▸ Task directions:
Omitting all pictures, retype the entries below exactly as given.

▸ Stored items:

───

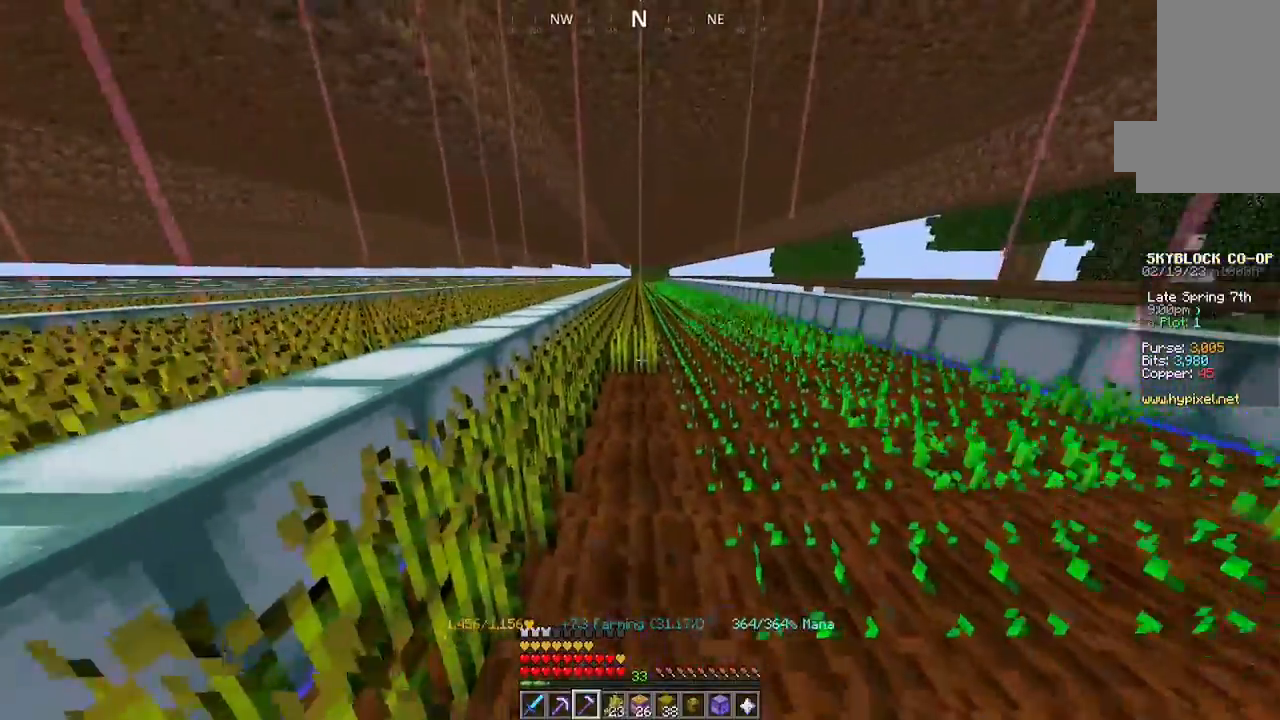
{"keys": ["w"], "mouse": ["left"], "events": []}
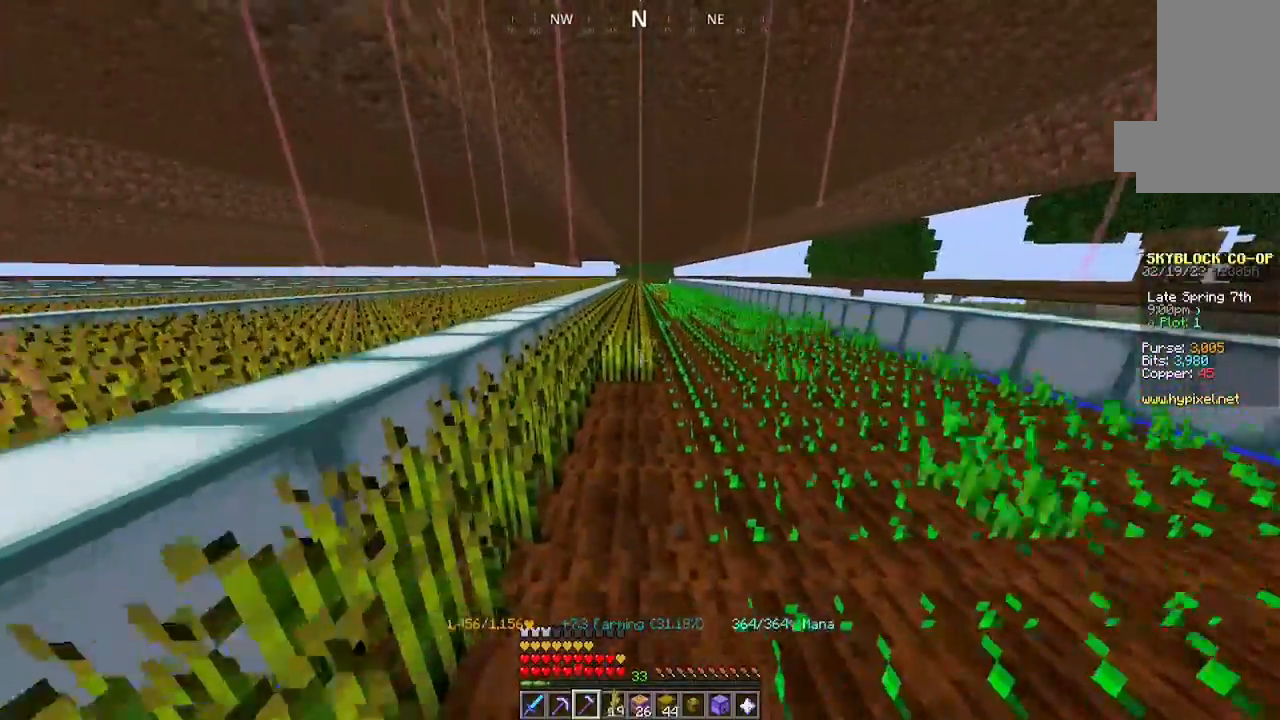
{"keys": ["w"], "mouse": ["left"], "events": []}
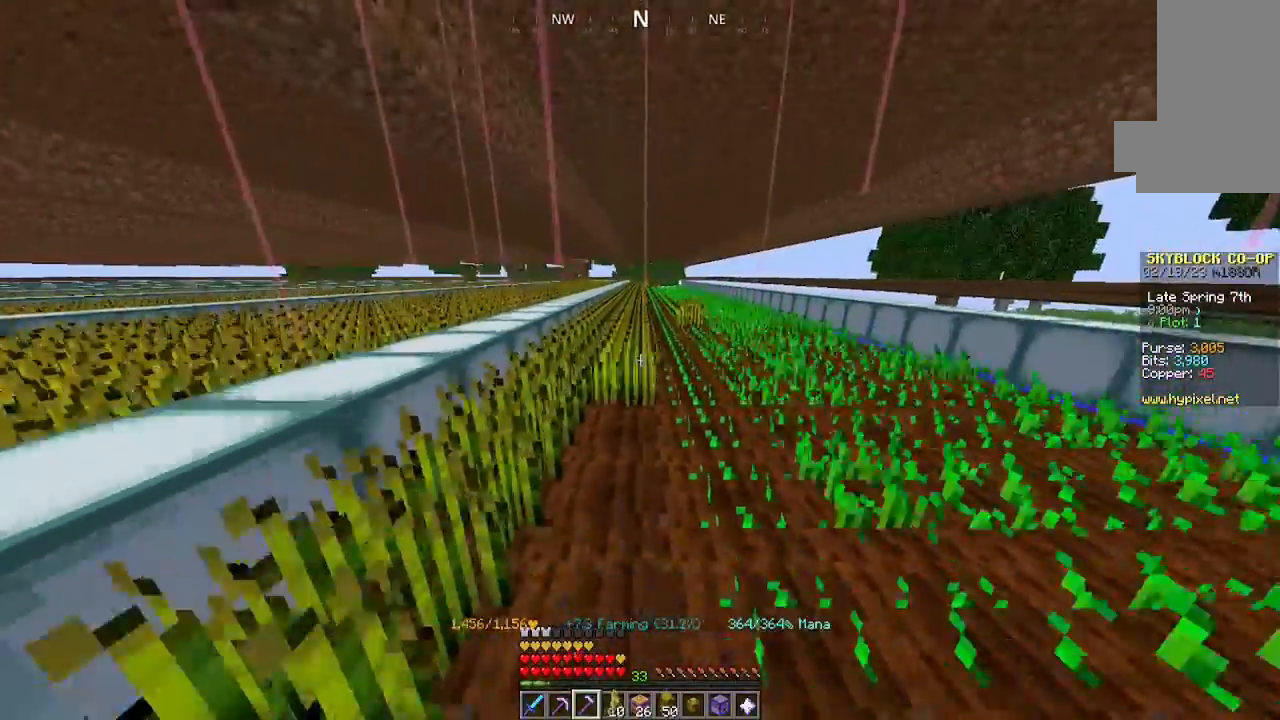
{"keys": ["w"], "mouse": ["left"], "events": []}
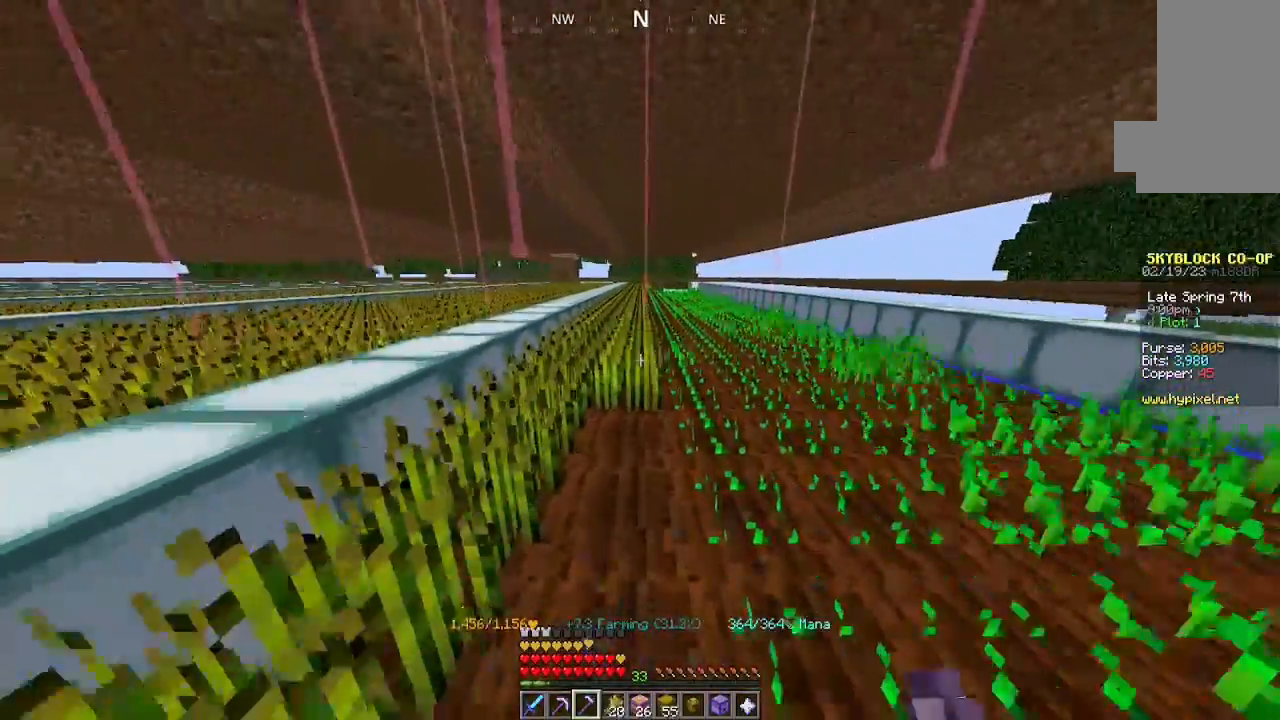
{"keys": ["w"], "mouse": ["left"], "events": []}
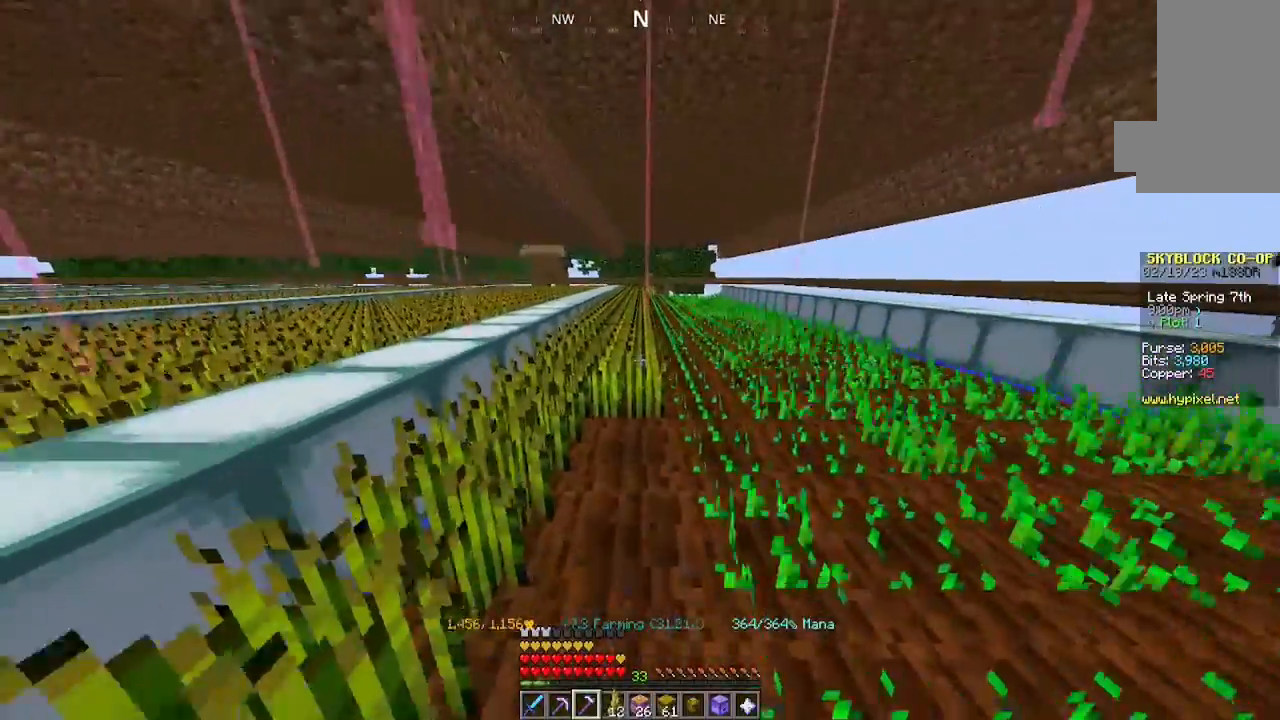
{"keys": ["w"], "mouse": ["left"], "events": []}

───

▸ Your solution:
{"keys": ["w"], "mouse": ["left"], "events": []}
{"keys": ["w"], "mouse": ["left"], "events": []}
{"keys": ["w"], "mouse": ["left"], "events": []}
{"keys": ["w"], "mouse": ["left"], "events": []}
{"keys": ["w"], "mouse": ["left"], "events": []}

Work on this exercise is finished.